Like many issues in Hermanus the history of the Market is an interesting one going back more than ten years. It is the chronicle of an individual with a vision persevering against many obstacles to achieve it. It began under a Gazebo at Fernkloof Nature Reserve and has morphed into the biggest weekend attraction in town. No wonder then that more than 600 people turned up at a meeting at the Municipal Auditorium on the 6th February to discuss its future. Following an opening by Municipal Manager Dean O’Neill, a statement from Mayor Rabie and a comprehensive timeline delivered by Anja Fourie the meeting got down to business. You can view the entire proceedings via a link on the Hermanus Country Market FaceBook page.

The good news is that good sense has prevailed. The Market will remain open for the time being and the three protagonists have agreed on an urgent programme of consultation and negotiation to agree on the terms of a lease.

Inevitably the question of the route of the planned bypass was raised as an existential threat to the Market. On behalf of the HRA, I once again requested the Mayor to rescind the 2019 letter from the OM giving its support.
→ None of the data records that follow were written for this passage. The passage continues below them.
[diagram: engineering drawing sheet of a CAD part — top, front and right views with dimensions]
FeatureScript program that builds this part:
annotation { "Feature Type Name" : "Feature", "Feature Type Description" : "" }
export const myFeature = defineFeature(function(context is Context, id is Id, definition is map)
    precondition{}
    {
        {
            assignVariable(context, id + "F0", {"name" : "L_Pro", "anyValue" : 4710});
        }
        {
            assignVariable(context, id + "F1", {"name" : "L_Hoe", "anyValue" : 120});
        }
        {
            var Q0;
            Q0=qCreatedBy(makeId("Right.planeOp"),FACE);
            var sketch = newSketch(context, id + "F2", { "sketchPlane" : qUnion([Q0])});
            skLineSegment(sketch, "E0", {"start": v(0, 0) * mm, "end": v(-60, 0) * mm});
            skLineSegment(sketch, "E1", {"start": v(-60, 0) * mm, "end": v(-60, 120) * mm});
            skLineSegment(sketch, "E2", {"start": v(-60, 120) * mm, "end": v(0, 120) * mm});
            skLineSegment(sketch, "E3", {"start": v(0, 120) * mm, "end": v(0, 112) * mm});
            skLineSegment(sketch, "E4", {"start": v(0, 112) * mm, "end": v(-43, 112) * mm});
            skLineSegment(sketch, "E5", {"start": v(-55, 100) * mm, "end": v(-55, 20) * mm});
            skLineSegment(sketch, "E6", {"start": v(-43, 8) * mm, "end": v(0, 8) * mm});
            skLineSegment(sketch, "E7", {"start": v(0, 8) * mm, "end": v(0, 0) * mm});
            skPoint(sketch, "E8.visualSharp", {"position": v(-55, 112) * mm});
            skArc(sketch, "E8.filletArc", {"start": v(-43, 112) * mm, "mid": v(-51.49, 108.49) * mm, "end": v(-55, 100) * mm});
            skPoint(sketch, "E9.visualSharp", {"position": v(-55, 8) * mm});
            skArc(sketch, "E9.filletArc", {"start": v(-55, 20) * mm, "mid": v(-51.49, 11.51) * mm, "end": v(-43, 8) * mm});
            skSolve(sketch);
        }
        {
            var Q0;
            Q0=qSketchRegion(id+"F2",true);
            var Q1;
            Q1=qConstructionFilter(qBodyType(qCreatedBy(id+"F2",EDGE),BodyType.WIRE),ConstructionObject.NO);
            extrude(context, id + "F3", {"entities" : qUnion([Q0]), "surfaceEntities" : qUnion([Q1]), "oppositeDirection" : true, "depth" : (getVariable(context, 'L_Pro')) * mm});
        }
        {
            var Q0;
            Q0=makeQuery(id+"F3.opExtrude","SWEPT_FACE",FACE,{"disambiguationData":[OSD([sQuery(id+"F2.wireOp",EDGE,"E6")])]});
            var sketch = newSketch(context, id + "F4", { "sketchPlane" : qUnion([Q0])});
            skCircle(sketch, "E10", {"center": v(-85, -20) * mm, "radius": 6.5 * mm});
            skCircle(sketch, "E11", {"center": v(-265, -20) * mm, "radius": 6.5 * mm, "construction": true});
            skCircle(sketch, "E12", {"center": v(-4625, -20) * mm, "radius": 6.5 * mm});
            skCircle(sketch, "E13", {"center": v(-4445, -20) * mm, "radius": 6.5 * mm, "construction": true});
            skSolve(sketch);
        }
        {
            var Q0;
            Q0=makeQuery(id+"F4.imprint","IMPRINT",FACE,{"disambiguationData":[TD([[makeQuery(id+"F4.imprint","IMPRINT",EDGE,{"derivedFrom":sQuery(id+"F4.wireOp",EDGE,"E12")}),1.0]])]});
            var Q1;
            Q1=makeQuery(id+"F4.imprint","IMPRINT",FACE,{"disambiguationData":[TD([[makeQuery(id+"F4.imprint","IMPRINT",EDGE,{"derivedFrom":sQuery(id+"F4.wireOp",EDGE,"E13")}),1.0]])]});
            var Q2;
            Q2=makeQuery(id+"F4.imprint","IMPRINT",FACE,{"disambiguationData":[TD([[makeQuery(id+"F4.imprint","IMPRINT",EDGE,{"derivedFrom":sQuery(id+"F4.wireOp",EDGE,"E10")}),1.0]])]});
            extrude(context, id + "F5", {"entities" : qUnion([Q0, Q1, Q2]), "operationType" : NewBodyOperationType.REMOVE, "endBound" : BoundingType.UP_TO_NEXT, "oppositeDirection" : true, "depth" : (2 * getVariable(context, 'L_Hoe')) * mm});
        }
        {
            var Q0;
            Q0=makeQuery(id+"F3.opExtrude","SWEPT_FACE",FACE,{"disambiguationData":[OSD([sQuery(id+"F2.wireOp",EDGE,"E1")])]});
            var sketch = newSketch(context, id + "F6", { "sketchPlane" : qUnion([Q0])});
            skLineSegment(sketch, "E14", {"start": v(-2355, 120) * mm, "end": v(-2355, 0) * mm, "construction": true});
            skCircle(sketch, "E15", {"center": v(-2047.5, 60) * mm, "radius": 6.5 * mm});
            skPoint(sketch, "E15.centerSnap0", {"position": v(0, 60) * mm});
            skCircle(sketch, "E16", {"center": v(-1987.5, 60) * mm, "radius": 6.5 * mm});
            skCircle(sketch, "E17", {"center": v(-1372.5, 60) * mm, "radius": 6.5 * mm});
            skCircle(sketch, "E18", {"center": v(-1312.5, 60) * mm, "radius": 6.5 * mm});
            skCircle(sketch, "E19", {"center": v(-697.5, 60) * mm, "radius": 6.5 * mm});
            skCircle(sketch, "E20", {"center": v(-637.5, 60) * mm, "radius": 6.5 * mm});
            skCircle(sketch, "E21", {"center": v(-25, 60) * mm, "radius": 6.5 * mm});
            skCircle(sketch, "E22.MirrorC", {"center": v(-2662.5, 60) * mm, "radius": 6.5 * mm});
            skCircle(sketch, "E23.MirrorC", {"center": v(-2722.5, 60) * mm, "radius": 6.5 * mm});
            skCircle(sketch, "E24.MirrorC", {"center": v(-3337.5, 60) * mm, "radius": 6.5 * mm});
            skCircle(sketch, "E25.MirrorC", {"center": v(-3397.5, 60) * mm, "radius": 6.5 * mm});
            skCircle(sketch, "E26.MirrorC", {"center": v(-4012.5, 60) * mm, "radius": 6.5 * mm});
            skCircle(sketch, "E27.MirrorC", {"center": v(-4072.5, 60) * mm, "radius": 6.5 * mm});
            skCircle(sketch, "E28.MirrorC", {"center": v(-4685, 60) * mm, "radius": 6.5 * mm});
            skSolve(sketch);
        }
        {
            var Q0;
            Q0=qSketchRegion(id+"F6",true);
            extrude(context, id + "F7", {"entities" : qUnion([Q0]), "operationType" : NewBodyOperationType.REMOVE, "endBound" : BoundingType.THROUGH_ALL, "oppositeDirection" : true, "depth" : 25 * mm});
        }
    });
Although good sense appears to have won the day it is sad that this issue has dragged on for so many years when it could have been resolved a long time ago.

IN CONCLUSION

I have been asked by colleagues to list the HRA’s achievements over the last number of years to encourage you to retain your membership and recruit new members to the association. I’m reluctant to do that somehow. I have never been a marketeer or a pushy promoter because I’ve always believed in the “soft sell”. Nonetheless, I do wish to remind you what I believe the HRA stands for and what is worth fighting for. As I said at the beginning, it may be an increasingly challenging one, but it is a worthwhile engagement.

Our values

  • First and foremost, we believe in good governance and clean administration.
  • We value transparency and accountability and sensible stewardship of the town’s resources.
  • We value the essential historical character of HERMANUS and will defend its preservation.
  • We value the Fernkloof Nature Reserve and what it represents as an essential part of Hermanus.
  • We oppose rampant development and the over-densification of our suburbs.
  • We subscribe to openness and transparency in representing the interests of our members.

Our track record

  • We have a track record of involvement in current affairs in Hermanus often leading to interventions promoting the interests of our members:
  • Preservation of and support for Fernkloof Nature Reserve
  • Opposition to the planned Bypass
  • Participation in developing a Social Compact for housing in Zwelihle
  • We routinely examine and comment on Town Planning issues which may impact on the preservation of the character of the town.
  • Through the Ward Committee system we are responsible for identifying issues for inclusion on the Integrated Development Plan (IDP) and motivating their inclusion and execution.
  • We do an analysis of the annual budget and make comments and recommendations to Council.
  • We are consulted and give comment on proposed municipal legislation such as by-laws.
  • We attend Council meetings from time to time and comment on the substance and process.
  • When necessary (frequently) we correspond with members of Council and Administration on a range of issues which affect the quality of life of the people of Hermanus.
  • We refer issues brought to us by members regarding service delivery to relevant authorities.

What we ask in return is your continued support.